"They'll try to smash our trenches with their big guns before they send their infantry out, won't they?"
"Oh, I suppose so," said Jacques. "That's the usual way."
"Probably we'll arrive just in time to bear the whole weight of the attack," remarked Earl grimly.
They entered the trenches and mile after mile they progressed. The noise of the artillery made it almost impossible to talk now and but few attempts at conversation were made. Nearer and nearer to the front they came until presently they could distinguish the sharp rattle of the machine-guns above the roar of the cannon. At length they reached one of the large communicating trenches and there they halted.
"We're to be held as reserves," shouted Jacques in Leon's ear.

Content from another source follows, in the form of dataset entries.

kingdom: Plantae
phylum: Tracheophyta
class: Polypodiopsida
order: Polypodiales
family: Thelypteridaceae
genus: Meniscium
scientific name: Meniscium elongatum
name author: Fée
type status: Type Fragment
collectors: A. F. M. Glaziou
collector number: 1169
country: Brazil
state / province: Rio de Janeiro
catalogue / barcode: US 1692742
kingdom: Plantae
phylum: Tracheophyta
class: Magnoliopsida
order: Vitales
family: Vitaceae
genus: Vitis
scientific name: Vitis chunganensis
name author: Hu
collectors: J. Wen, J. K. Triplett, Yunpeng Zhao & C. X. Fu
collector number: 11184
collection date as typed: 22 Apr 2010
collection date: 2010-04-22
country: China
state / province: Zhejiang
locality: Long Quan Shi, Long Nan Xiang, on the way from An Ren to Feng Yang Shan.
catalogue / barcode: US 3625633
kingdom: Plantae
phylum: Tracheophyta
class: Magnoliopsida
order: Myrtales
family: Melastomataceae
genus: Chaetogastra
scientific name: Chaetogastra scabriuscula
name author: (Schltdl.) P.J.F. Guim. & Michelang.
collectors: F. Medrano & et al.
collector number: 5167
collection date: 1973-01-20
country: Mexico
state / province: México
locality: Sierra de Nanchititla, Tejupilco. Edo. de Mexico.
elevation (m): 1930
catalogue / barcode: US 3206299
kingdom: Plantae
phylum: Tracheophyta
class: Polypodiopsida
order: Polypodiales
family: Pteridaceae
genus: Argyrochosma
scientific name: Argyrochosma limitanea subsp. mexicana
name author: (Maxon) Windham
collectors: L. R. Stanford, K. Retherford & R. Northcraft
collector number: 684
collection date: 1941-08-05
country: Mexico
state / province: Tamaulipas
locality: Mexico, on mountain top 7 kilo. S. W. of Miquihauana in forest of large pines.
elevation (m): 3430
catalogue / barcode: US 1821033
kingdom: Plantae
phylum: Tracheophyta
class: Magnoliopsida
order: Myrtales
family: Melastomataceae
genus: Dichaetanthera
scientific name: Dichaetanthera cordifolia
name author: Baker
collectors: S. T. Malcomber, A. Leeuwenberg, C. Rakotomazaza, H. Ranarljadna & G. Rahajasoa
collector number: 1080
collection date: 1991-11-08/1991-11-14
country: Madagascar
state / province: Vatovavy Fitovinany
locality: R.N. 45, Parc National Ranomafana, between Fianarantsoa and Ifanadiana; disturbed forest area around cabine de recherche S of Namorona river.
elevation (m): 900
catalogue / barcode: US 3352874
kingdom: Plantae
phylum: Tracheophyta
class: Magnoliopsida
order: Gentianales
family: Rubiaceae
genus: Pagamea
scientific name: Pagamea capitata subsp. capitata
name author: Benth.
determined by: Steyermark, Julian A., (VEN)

"What's that?" demanded Leon.
"We're to be held as reserves."
Leon nodded his head. No one made much of an attempt to talk. The men huddled together in the trench and listened to the furious artillery duel going on around them. Now and again a big shell would burst near the spot where they were stationed and once the five friends were spattered with dirt thrown up by a nearby explosion. The earth rocked and it seemed as if no man could endure the awful tumult that was going on.
The Germans were deluging the French trenches with a deadly hail of high explosive shells. They tried to cover every inch of the allied first line and even behind the front trenches they dropped a steady stream of giant projectiles.
Suddenly the artillery fire slackened.